Search code examples
apache-sparkspark-csv

Why specifying schema to be DateType / TimestampType will make querying extremely slow?


I'm using spark-csv 1.1.0 and Spark 1.5. I make the schema as follows:

private def makeSchema(tableColumns: List[SparkSQLFieldConfig]): StructType = {
    new StructType(
      tableColumns.map(p => p.ColumnDataType match {
        case FieldDataType.Integer => StructField(p.ColumnName, IntegerType, nullable = true)
        case FieldDataType.Decimal => StructField(p.ColumnName, FloatType, nullable = true)
        case FieldDataType.String => StructField(p.ColumnName, StringType, nullable = true)
        case FieldDataType.DateTime => StructField(p.ColumnName, TimestampType, nullable = true)
        case FieldDataType.Date => StructField(p.ColumnName, DateType, nullable = true)
        case FieldDataType.Boolean => StructField(p.ColumnName, BooleanType, nullable = false)
        case _ => StructField(p.ColumnName, StringType, nullable = true)
      }).toArray
    )
  }

But when there are DateType columns, my query with Dataframes will be very slow. (The queries are just simple groupby(), sum() and so on)
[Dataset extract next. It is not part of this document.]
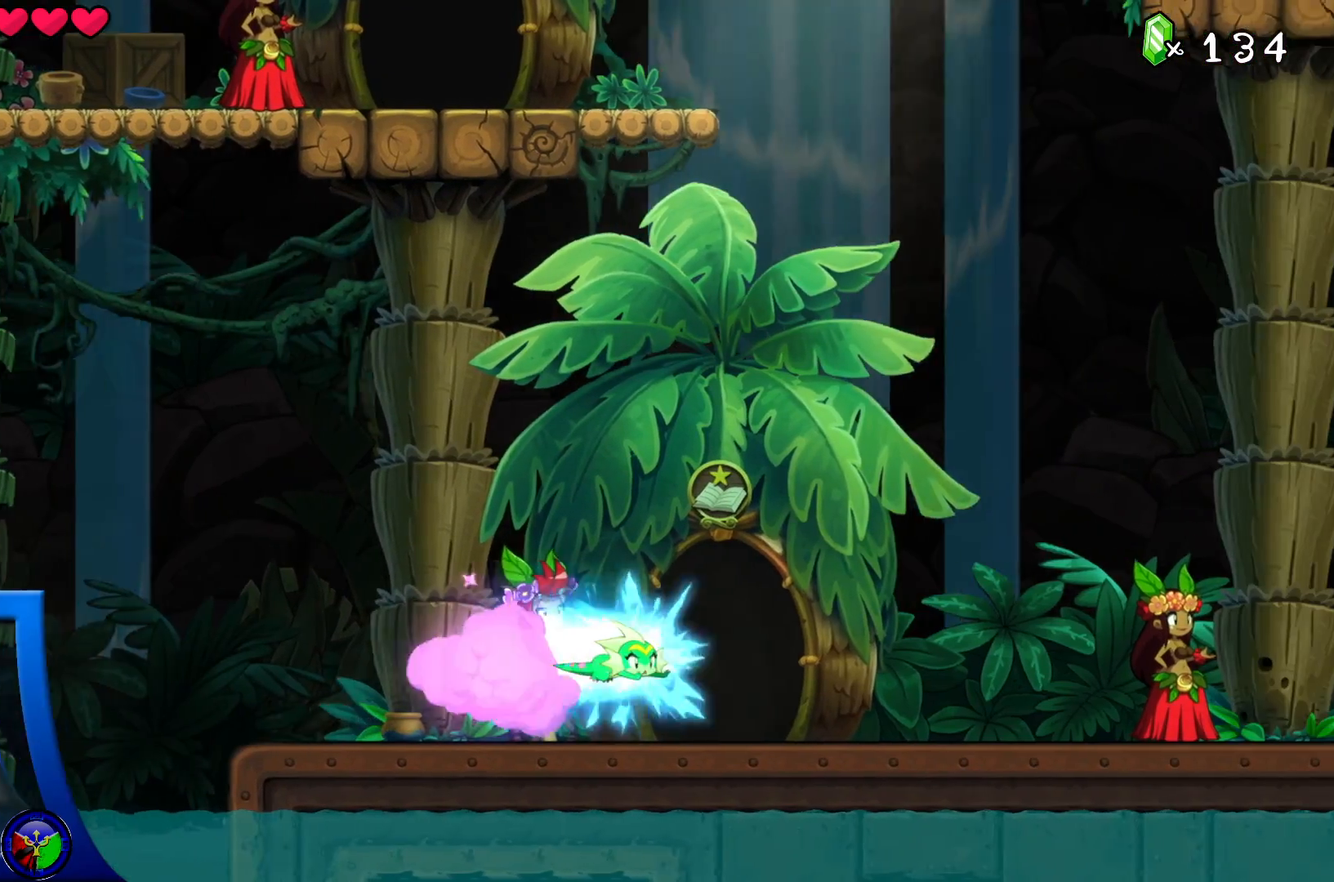
{"buttons": [], "left_stick": "up-right", "right_stick": "center", "events": [[317, "R2", "up"]]}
With the same dataset, after I commented the two lines to map Date to DateType and DateTime to TimestampType(that is, to map them to StringType), the queries become much faster.

What is the possible reason for this? Thank you very much!


Solution

  • We have found a possible answer for this problem.

    When simply specifying a column to be DateType or TimestampType, spark-csv will try to parse the dates with all its internal formats for each line of the row, which makes the parsing progress much slower.

    From its official documentation, it seems that we can specify in the option the format for the dates. I suppose it can make the parsing progress much faster.